Panique à la bourse

Mario Draghi
(Photo AFP)

Dans le sillon de Wall Street, les bourses mondiales ont lourdement chuté hier et aujourd’hui.  La tendance est encore à la baisse depuis ce matin. Assistons-nous à un début de krach ? Il est probable que les marchés, qui jouent à se faire peur, se ressaisiront. Mais on peut s’attendre à une chute des valeurs sur le long terme.

QU’EST-CE QUI a provoqué cette chute à la fois inattendue et brutale ? La conviction des acteurs que les taux d’intérêt vont repartir à la hausse, ce qu’ils ont commencé à faire il y a plusieurs semaines, et la tendance semble ferme. Les investisseurs sont notamment surpris parce que le marché ne suit pas le calendrier de hausses très progressives, et chaque fois de faible ampleur, mis au point par la Banque fédérale (Fed) des réserves aux États-Unis. Ce qui signifie qu’existe un mouvement des taux à la hausse lancé par des prêteurs qui estiment qu’ils sont trop bas, que cela ne leur convient pas ou que, quoi qu’en pensent les banques centrales, la remontée des taux est irrésistible. Enfin, les salaires américains ont augmenté en moyenne de 2,9 % en 2017, ce qui fait craindre une hausse de l’inflation aux Etats-Unis, laquelle contribuerait elle aussi à la hausse des taux.

Politique de Gribouille.

Que l’on soit boursicoteur ou non ne signifie pas que vous et moi ne sommes pas concernés par une chute de la bourse. Depuis la crise de 2008, le monde en général et la France en particulier ont bénéficié de taux extraordinairement bas et maintenus à ce niveau par les programmes de rachats de créances de la Fed et de la banque centrale européenne (BCE). Aux États-Unis, la Fed a déjà procédé depuis plusieurs trimestres à des hausses de taux de l’ordre de 0,25 %.  Mario Draghi, le flamboyant président de la BCE, n’a pas exprimé la même volonté que la présidente de la Fed, Janet Yellen.  Mais le marché  voit la hausse comme une sorte de fatalité et imite Gribouille en se jetant à l’eau pour ne pas être mouillé.

§ RANGÉES DE DONNÉES
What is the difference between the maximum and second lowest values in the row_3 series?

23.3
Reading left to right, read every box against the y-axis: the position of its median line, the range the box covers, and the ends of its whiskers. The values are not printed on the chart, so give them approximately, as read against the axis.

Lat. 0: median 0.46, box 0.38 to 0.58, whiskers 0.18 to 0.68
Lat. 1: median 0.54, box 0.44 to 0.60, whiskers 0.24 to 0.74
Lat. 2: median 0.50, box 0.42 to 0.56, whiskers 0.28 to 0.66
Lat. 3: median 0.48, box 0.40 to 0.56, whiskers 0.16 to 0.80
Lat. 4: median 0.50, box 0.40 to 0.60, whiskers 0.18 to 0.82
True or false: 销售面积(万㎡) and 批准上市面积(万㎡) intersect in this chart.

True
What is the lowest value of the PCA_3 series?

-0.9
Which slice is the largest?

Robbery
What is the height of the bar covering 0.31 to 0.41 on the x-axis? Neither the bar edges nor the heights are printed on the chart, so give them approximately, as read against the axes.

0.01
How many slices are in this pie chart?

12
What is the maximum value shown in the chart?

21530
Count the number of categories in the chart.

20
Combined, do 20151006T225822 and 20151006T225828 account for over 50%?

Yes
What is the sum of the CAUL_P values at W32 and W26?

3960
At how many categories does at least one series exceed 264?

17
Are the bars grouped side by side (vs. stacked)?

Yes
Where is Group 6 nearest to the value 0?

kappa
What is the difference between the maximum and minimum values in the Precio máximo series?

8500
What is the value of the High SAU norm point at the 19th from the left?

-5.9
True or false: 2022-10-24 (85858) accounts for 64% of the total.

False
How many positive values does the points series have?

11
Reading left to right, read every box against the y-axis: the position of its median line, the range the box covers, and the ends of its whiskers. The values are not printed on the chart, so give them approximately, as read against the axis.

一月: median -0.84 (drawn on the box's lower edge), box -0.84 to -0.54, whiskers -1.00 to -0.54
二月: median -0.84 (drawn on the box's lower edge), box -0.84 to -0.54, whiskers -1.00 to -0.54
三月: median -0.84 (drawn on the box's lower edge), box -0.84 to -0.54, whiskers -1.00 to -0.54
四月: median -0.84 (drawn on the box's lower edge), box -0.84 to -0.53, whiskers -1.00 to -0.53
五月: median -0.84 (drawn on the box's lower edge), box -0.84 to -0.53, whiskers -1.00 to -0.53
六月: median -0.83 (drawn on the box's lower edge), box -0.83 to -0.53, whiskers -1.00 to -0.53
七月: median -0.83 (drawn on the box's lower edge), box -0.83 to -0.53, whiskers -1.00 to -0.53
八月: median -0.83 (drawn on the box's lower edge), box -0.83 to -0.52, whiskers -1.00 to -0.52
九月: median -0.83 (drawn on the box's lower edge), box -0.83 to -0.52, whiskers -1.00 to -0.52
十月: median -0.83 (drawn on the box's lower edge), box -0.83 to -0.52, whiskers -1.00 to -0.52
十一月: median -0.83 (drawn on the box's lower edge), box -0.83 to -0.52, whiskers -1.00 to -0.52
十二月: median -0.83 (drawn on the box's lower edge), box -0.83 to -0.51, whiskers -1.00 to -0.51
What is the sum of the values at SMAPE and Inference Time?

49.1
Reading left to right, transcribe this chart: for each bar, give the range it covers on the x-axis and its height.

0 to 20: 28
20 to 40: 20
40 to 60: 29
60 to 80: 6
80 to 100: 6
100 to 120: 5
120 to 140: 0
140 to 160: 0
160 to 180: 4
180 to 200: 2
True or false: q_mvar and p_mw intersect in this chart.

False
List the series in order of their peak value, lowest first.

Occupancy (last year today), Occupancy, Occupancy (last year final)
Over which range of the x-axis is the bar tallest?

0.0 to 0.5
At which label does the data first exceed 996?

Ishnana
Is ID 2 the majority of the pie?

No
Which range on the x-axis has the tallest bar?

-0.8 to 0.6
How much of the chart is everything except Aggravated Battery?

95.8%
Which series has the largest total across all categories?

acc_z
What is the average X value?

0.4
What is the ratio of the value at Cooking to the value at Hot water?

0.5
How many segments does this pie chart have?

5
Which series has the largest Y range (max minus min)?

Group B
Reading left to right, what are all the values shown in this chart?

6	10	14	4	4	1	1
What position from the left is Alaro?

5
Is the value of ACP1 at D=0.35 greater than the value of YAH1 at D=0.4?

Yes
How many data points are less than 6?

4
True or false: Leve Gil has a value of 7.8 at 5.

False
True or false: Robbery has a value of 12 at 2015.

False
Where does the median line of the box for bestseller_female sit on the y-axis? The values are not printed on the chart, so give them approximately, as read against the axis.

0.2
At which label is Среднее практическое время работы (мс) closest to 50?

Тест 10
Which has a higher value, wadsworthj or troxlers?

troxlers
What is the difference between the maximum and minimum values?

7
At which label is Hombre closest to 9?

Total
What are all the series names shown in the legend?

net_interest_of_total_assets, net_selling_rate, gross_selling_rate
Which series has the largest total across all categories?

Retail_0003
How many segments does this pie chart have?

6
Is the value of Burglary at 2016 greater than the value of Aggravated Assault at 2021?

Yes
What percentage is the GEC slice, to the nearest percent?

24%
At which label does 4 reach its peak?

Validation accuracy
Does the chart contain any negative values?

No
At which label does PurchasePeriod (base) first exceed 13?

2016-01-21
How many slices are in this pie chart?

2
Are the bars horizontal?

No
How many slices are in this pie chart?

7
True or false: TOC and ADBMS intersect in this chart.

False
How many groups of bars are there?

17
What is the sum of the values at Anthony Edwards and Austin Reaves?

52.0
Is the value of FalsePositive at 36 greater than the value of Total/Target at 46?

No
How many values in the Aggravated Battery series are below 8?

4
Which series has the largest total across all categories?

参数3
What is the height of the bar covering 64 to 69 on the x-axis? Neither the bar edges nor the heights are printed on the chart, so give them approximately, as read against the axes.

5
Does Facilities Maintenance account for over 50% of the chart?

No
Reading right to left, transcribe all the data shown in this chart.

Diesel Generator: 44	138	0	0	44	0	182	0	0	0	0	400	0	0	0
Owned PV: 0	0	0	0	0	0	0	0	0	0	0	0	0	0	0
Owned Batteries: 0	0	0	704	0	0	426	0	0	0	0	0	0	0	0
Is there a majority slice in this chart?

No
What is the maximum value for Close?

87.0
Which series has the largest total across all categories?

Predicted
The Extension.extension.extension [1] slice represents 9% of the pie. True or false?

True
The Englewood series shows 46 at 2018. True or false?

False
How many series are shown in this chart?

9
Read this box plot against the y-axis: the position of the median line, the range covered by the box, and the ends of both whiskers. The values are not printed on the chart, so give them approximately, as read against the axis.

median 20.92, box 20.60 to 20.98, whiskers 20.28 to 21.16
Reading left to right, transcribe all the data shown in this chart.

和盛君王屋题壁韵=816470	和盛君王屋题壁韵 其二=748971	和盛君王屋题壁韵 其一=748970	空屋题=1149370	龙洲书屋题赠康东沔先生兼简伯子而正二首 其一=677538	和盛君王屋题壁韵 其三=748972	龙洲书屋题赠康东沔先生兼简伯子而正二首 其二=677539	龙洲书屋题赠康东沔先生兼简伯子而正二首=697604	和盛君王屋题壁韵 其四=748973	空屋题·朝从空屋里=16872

§ CONSIGNES
A – Recopiez fidèlement le passage de l'article sur la chute de la bourse qui s'ouvre sur les mots « Dans le sillon » et se clôt sur « le long terme. ».
B – Montrez, dans les rangées, chaque ligne où figure le mot « minimum ».

§ RÉPONSES RÉDIGÉES
A –
Dans le sillon de Wall Street, les bourses mondiales ont lourdement chuté hier et aujourd’hui.  La tendance est encore à la baisse depuis ce matin. Assistons-nous à un début de krach ? Il est probable que les marchés, qui jouent à se faire peur, se ressaisiront. Mais on peut s’attendre à une chute des valeurs sur le long terme.

B –
What is the difference between the maximum and minimum values in the Precio máximo series?
What is the difference between the maximum and minimum values?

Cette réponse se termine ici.